A second quarterly table shows a different base
A separate quarterly table titled “Quarterly - Poly Medicure Q4 Results” (all figures in ₹ crore) shows a different set of numbers for the quarter ended Mar 25, including total revenue of ₹440.83 crore and net income of ₹91.83 crore. This table also lists sequential comparisons with Dec 25 and year-on-year comparisons with Mar 24.
The same broader text, however, repeatedly references consolidated Q4 FY26 revenue of about ₹535 crore and consolidated profit of about ₹65-₹66 crore. Taken together, the material indicates the difference is likely due to reporting bases (standalone versus consolidated) as also reflected in the transcript’s reference to standalone margins versus consolidated margins, but the provided inputs do not explicitly label the first table as standalone.
Segment performance: renal and “others” lead growth
The results commentary also broke revenue into segments. Revenue from the infusion therapy segment rose 1.9% year-on-year to ₹256.1 crore. Revenue from the renal segment climbed 21.3% year-on-year to ₹56.2 crore. Revenue from the others segment was reported at ₹222.1 crore, up 55.2% year-on-year.
These segment trends help explain why topline growth remained strong even as margins weakened. A higher share of lower-margin categories, changes in product mix, or cost increases can pressure consolidated margins, but the provided text attributes part of the margin impact to one-off subsidiary expenses rather than product economics.
Market reaction: shares end lower after results
Poly Medicure declined 3.78% to close at ₹1,538.35 after the Q4 FY26 results were in focus. The market summary linked the move to the year-on-year drop in consolidated profit despite a strong increase in revenue from operations, along with the reported margin contraction.
The price move was framed as an immediate response to the mismatch between headline revenue growth and weaker profitability metrics such as EBITDA margin and operating margin.
Key numbers at a glance
Full-year FY26: revenue higher, profit lower
On a full-year basis, the company’s consolidated net profit fell 4.85% to ₹322.13 crore in FY26. Consolidated revenue from operations increased 12.3% to ₹1,875.25 crore in FY26 over FY25.

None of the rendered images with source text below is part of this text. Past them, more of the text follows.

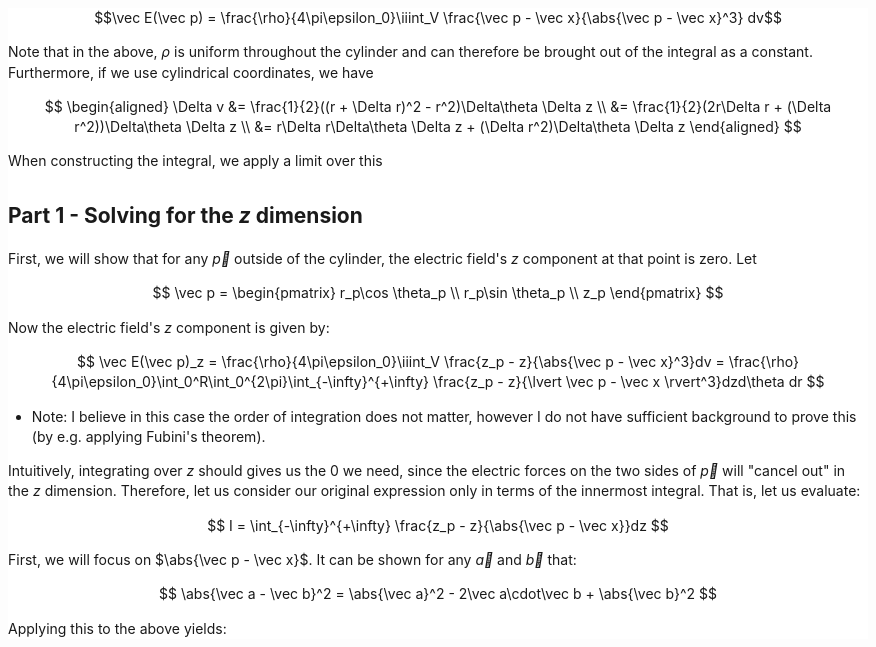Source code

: $$\vec E(\vec p) = \frac{\rho}{4\pi\epsilon_0}\iiint_V \frac{\vec p - \vec x}{\abs{\vec p - \vec x}^3} dv$$

Note that in the above, $\rho$ is uniform throughout the cylinder and can therefore be brought out of the integral as a constant. Furthermore, if we use cylindrical coordinates, we have

$$
\begin{aligned}
\Delta v &= \frac{1}{2}((r + \Delta r)^2 - r^2)\Delta\theta \Delta z \\
&= \frac{1}{2}(2r\Delta r + (\Delta r^2))\Delta\theta \Delta z \\
&= r\Delta r\Delta\theta \Delta z + (\Delta r^2)\Delta\theta \Delta z
\end{aligned}
$$

When constructing the integral, we apply a limit over this

## Part 1 - Solving for the $z$ dimension

First, we will show that for any $\vec p$ outside of the cylinder, the electric field's $z$ component at that point is zero. Let

$$
\vec p = \begin{pmatrix}
r_p\cos \theta_p \\
r_p\sin \theta_p \\
z_p
\end{pmatrix}
$$

Now the electric field's $z$ component is given by:

$$
\vec E(\vec p)_z = \frac{\rho}{4\pi\epsilon_0}\iiint_V \frac{z_p - z}{\abs{\vec p - \vec x}^3}dv = \frac{\rho}{4\pi\epsilon_0}\int_0^R\int_0^{2\pi}\int_{-\infty}^{+\infty} \frac{z_p - z}{\lvert \vec p - \vec x \rvert^3}dzd\theta dr
$$

- Note: I believe in this case the order of integration does not matter, however I do not have sufficient background to prove this (by e.g. applying Fubini's theorem).

Intuitively, integrating over $z$ should gives us the 0 we need, since the electric forces on the two sides of $\vec p$ will "cancel out" in the $z$ dimension. Therefore, let us consider our original expression only in terms of the innermost integral. That is, let us evaluate:

$$
I = \int_{-\infty}^{+\infty} \frac{z_p - z}{\abs{\vec p - \vec x}}dz
$$

First, we will focus on $\abs{\vec p - \vec x}$. It can be shown for any $\vec a$ and $\vec b$ that:

$$
\abs{\vec a - \vec b}^2 = \abs{\vec a}^2 - 2\vec a\cdot\vec b + \abs{\vec b}^2
$$

Applying this to the above yields:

This combination of higher revenue but lower profit reinforces the quarter’s central theme: cost pressures and margin movement matter as much as topline growth for valuation and investor sentiment.
Dividend update
Another result note in the provided text said Poly Medicure declared a dividend of ₹3.5 per share for FY26, subject to approval. Dividend declarations can support sentiment, but in this case the market focus remained on profitability and margins.

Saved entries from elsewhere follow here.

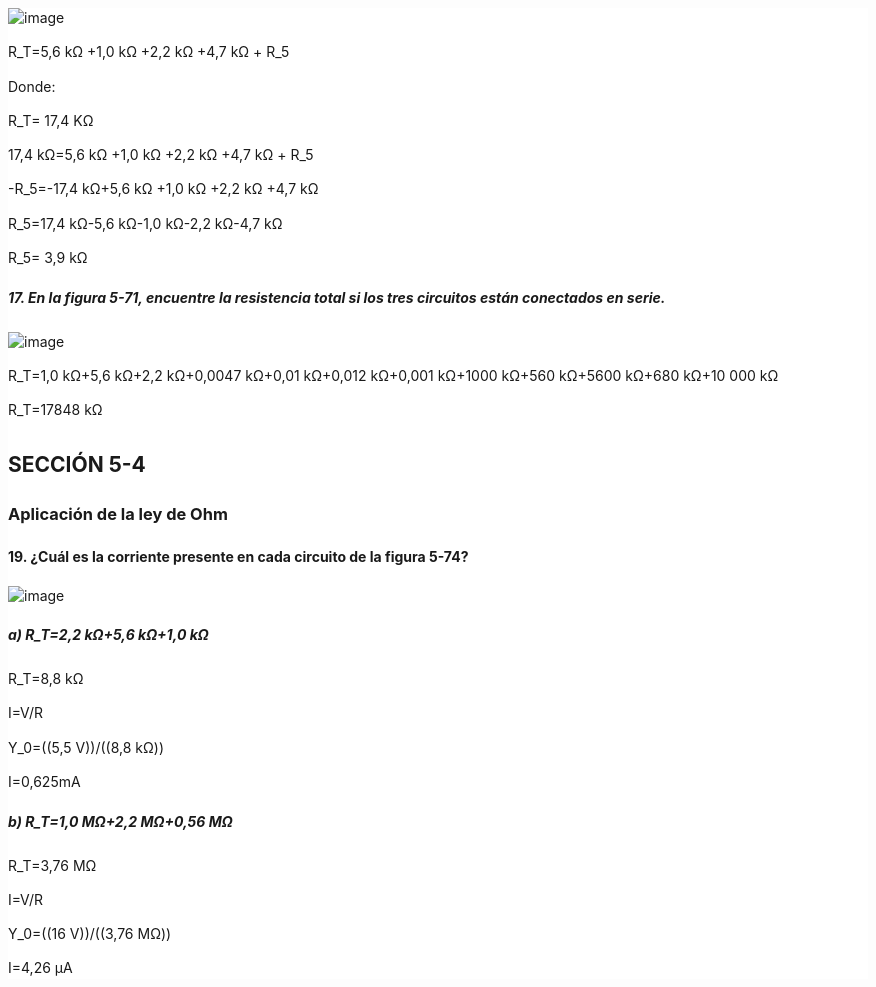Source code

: ![image](https://user-images.githubusercontent.com/116813743/203874883-cc79d722-6870-4767-9579-e2d9d389ea60.png)
 
R_T=5,6 kΩ +1,0 kΩ +2,2 kΩ +4,7 kΩ + R_5

Donde:

 R_T= 17,4 KΩ
 
17,4 kΩ=5,6 kΩ +1,0 kΩ +2,2 kΩ +4,7 kΩ + R_5

-R_5=-17,4 kΩ+5,6 kΩ +1,0 kΩ +2,2 kΩ +4,7 kΩ

R_5=17,4 kΩ-5,6 kΩ-1,0 kΩ-2,2 kΩ-4,7 kΩ

R_5= 3,9 kΩ


##### 17. En la figura 5-71, encuentre la resistencia total si los tres circuitos están conectados en serie.

![image](https://user-images.githubusercontent.com/116813743/203874898-51778370-3304-4c19-a65b-d2467a1a12b4.png)

 R_T=1,0 kΩ+5,6 kΩ+2,2 kΩ+0,0047 kΩ+0,01 kΩ+0,012 kΩ+0,001 kΩ+1000 kΩ+560 kΩ+5600 kΩ+680 kΩ+10 000 kΩ
 
 R_T=17848 kΩ



## SECCIÓN 5-4

### Aplicación de la ley de Ohm


#### 19. ¿Cuál es la corriente presente en cada circuito de la figura 5-74?

![image](https://user-images.githubusercontent.com/116813743/203874985-b61c99cc-1b9c-4201-9dfd-bd72e1dab562.png)
 
##### a) R_T=2,2 kΩ+5,6 kΩ+1,0 kΩ

R_T=8,8 kΩ

I=V/R

Y_0=((5,5 V))/((8,8 kΩ))

I=0,625mA

##### b) R_T=1,0 MΩ+2,2 MΩ+0,56 MΩ

R_T=3,76 MΩ

I=V/R

Y_0=((16 V))/((3,76 MΩ))

I=4,26 μA

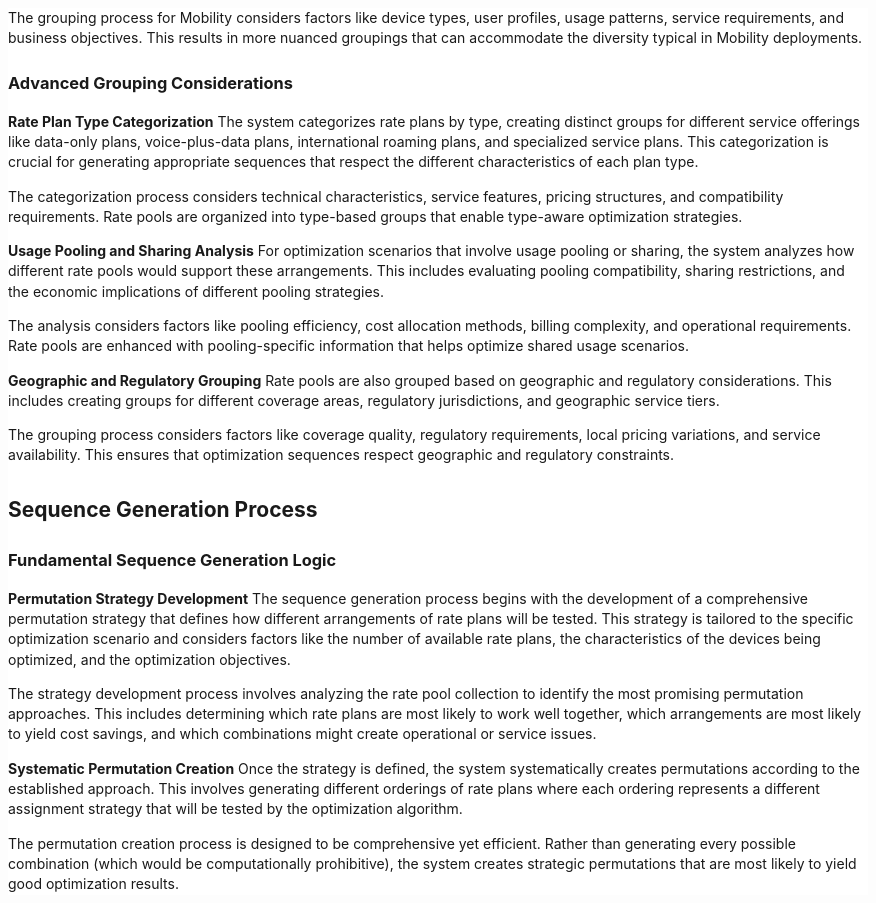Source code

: The grouping process for Mobility considers factors like device types, user profiles, usage patterns, service requirements, and business objectives. This results in more nuanced groupings that can accommodate the diversity typical in Mobility deployments.

### Advanced Grouping Considerations

**Rate Plan Type Categorization**
The system categorizes rate plans by type, creating distinct groups for different service offerings like data-only plans, voice-plus-data plans, international roaming plans, and specialized service plans. This categorization is crucial for generating appropriate sequences that respect the different characteristics of each plan type.

The categorization process considers technical characteristics, service features, pricing structures, and compatibility requirements. Rate pools are organized into type-based groups that enable type-aware optimization strategies.

**Usage Pooling and Sharing Analysis**
For optimization scenarios that involve usage pooling or sharing, the system analyzes how different rate pools would support these arrangements. This includes evaluating pooling compatibility, sharing restrictions, and the economic implications of different pooling strategies.

The analysis considers factors like pooling efficiency, cost allocation methods, billing complexity, and operational requirements. Rate pools are enhanced with pooling-specific information that helps optimize shared usage scenarios.

**Geographic and Regulatory Grouping**
Rate pools are also grouped based on geographic and regulatory considerations. This includes creating groups for different coverage areas, regulatory jurisdictions, and geographic service tiers.

The grouping process considers factors like coverage quality, regulatory requirements, local pricing variations, and service availability. This ensures that optimization sequences respect geographic and regulatory constraints.

## Sequence Generation Process

### Fundamental Sequence Generation Logic

**Permutation Strategy Development**
The sequence generation process begins with the development of a comprehensive permutation strategy that defines how different arrangements of rate plans will be tested. This strategy is tailored to the specific optimization scenario and considers factors like the number of available rate plans, the characteristics of the devices being optimized, and the optimization objectives.

The strategy development process involves analyzing the rate pool collection to identify the most promising permutation approaches. This includes determining which rate plans are most likely to work well together, which arrangements are most likely to yield cost savings, and which combinations might create operational or service issues.

**Systematic Permutation Creation**
Once the strategy is defined, the system systematically creates permutations according to the established approach. This involves generating different orderings of rate plans where each ordering represents a different assignment strategy that will be tested by the optimization algorithm.

The permutation creation process is designed to be comprehensive yet efficient. Rather than generating every possible combination (which would be computationally prohibitive), the system creates strategic permutations that are most likely to yield good optimization results.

Why the margin print mattered
The reported drop in margins was large enough to dominate the Q4 narrative. The EBITDA margin contraction from 27.6% to 21%, and the operating margin (excluding other income) fall from 27.10% to 20.65%, represent a sharp reset in near-term profitability.

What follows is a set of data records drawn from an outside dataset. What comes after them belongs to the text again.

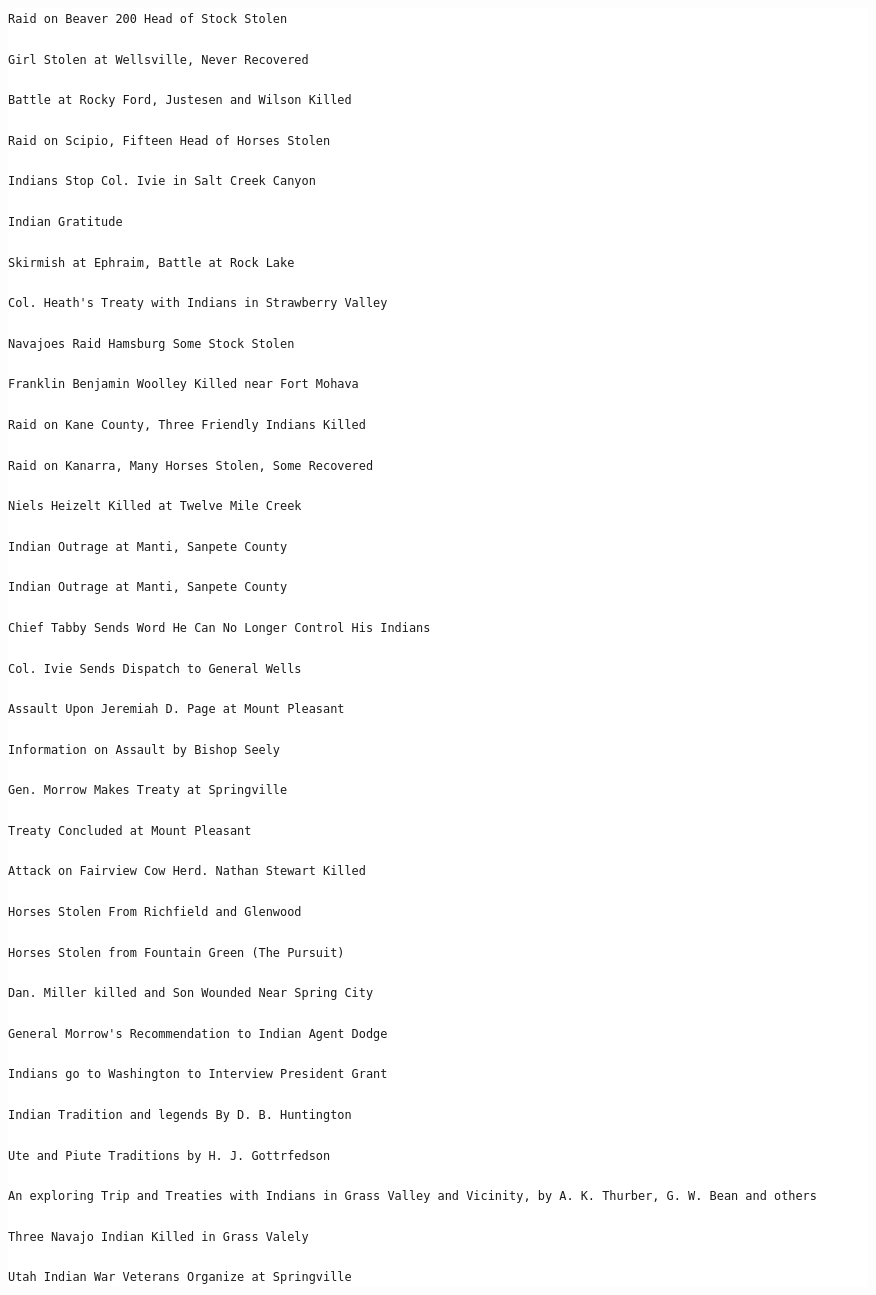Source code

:     Raid on Beaver 200 Head of Stock Stolen

    Girl Stolen at Wellsville, Never Recovered

    Battle at Rocky Ford, Justesen and Wilson Killed

    Raid on Scipio, Fifteen Head of Horses Stolen

    Indians Stop Col. Ivie in Salt Creek Canyon

    Indian Gratitude

    Skirmish at Ephraim, Battle at Rock Lake

    Col. Heath's Treaty with Indians in Strawberry Valley

    Navajoes Raid Hamsburg Some Stock Stolen

    Franklin Benjamin Woolley Killed near Fort Mohava

    Raid on Kane County, Three Friendly Indians Killed

    Raid on Kanarra, Many Horses Stolen, Some Recovered

    Niels Heizelt Killed at Twelve Mile Creek

    Indian Outrage at Manti, Sanpete County

    Indian Outrage at Manti, Sanpete County

    Chief Tabby Sends Word He Can No Longer Control His Indians

    Col. Ivie Sends Dispatch to General Wells

    Assault Upon Jeremiah D. Page at Mount Pleasant

    Information on Assault by Bishop Seely

    Gen. Morrow Makes Treaty at Springville

    Treaty Concluded at Mount Pleasant

    Attack on Fairview Cow Herd. Nathan Stewart Killed

    Horses Stolen From Richfield and Glenwood

    Horses Stolen from Fountain Green (The Pursuit)

    Dan. Miller killed and Son Wounded Near Spring City

    General Morrow's Recommendation to Indian Agent Dodge 

    Indians go to Washington to Interview President Grant

    Indian Tradition and legends By D. B. Huntington

    Ute and Piute Traditions by H. J. Gottrfedson

    An exploring Trip and Treaties with Indians in Grass Valley and Vicinity, by A. K. Thurber, G. W. Bean and others

    Three Navajo Indian Killed in Grass Valely

    Utah Indian War Veterans Organize at Springville
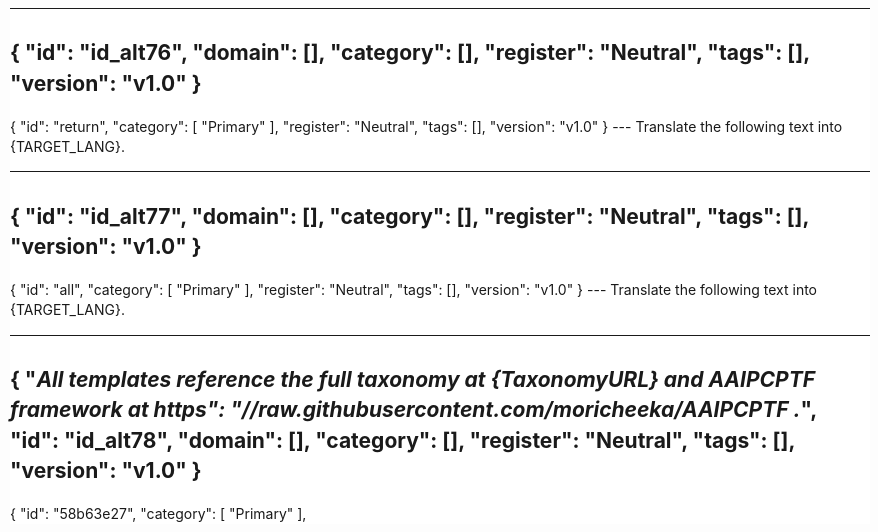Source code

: 

---
{
  "id": "id_alt76",
  "domain": [],
  "category": [],
  "register": "Neutral",
  "tags": [],
  "version": "v1.0"
}
---
{
  "id": "return",
  "category": [
    "Primary"
  ],
  "register": "Neutral",
  "tags": [],
  "version": "v1.0"
}
    ---
    Translate the following text into {TARGET_LANG}.


---
{
  "id": "id_alt77",
  "domain": [],
  "category": [],
  "register": "Neutral",
  "tags": [],
  "version": "v1.0"
}
---
{
  "id": "all",
  "category": [
    "Primary"
  ],
  "register": "Neutral",
  "tags": [],
  "version": "v1.0"
}
    ---
    Translate the following text into {TARGET_LANG}.


---
{
  "*All templates reference the full taxonomy at {TaxonomyURL}  and AAIPCPTF framework at https": "//raw.githubusercontent.com/moricheeka/AAIPCPTF .*",
  "id": "id_alt78",
  "domain": [],
  "category": [],
  "register": "Neutral",
  "tags": [],
  "version": "v1.0"
}
---
{
  "id": "58b63e27",
  "category": [
    "Primary"
  ],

The transcript excerpt also flagged that consolidated margins were hit by one-off subsidiary expenses, while standalone margins were described as around 27% in Q4. For investors, the next key question will be whether the consolidated margin weakness proves temporary (linked to one-offs) or persists due to operating cost and mix pressures. The provided inputs do not include guidance, but they do show management commentary pointing to one-offs and an expectation of a stable trajectory in the infusion business.
Conclusion
Poly Medicure’s Q4 FY26 results delivered strong revenue growth but weaker profitability, with EBITDA and operating margins contracting sharply versus last year. The stock closed 3.78% lower at ₹1,538.35 as the market reacted to the margin compression and reported PAT decline. The next set of updates will be watched for clarity on the extent of one-off subsidiary costs and whether consolidated margins stabilise in subsequent quarters.